(Records from a dataset)
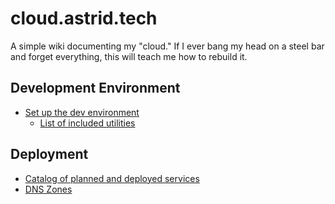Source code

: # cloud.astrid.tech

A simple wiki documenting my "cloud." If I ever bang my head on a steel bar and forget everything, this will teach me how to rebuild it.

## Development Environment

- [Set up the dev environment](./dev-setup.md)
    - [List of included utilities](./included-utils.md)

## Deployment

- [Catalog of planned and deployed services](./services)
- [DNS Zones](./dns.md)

==

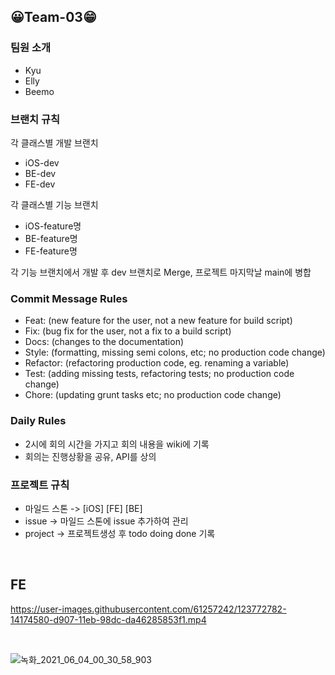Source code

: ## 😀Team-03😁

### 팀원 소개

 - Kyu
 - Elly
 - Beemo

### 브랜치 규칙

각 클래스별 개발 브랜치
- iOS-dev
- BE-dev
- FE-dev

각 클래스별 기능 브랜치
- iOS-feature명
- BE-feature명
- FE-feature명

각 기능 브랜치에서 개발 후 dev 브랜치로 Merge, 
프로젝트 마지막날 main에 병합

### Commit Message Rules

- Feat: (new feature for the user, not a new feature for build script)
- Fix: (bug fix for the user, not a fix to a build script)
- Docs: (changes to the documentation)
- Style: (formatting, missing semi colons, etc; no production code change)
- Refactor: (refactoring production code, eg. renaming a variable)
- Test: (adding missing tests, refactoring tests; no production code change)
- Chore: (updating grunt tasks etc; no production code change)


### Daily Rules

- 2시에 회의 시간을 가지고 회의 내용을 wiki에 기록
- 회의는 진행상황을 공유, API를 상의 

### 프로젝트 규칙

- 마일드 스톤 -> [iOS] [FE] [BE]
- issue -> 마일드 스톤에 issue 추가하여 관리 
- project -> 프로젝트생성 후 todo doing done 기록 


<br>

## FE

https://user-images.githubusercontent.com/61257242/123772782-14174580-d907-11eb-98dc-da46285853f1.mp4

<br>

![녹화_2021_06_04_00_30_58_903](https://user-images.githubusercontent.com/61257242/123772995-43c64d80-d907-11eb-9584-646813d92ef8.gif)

* * *

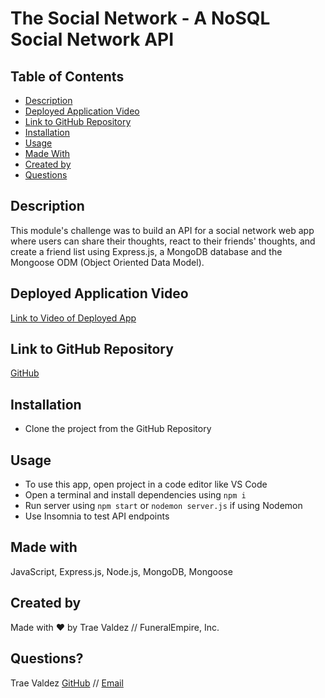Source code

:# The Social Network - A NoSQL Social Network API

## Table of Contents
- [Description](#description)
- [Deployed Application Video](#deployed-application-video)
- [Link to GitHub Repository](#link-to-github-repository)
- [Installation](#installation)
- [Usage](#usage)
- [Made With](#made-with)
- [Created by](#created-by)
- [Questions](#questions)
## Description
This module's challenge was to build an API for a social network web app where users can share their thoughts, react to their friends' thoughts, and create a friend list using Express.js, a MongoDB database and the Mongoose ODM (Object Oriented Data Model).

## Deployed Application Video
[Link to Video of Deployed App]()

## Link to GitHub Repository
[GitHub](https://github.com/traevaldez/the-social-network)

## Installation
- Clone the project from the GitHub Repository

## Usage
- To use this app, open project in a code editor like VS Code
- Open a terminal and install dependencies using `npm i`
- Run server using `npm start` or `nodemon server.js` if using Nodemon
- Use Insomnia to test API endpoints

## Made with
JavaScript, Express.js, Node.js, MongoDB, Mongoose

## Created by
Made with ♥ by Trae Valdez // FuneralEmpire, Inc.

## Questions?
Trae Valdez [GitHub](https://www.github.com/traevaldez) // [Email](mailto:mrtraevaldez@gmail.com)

WHAT IS REQUIRED
Copy out the lines above word for word, beginning with the line that contains "## Deployed Application Video" and ending after the line that contains "- Clone the".

ANSWER BELOW
## Deployed Application Video
[Link to Video of Deployed App]()

## Link to GitHub Repository
[GitHub](https://github.com/traevaldez/the-social-network)

## Installation
- Clone the project from the GitHub Repository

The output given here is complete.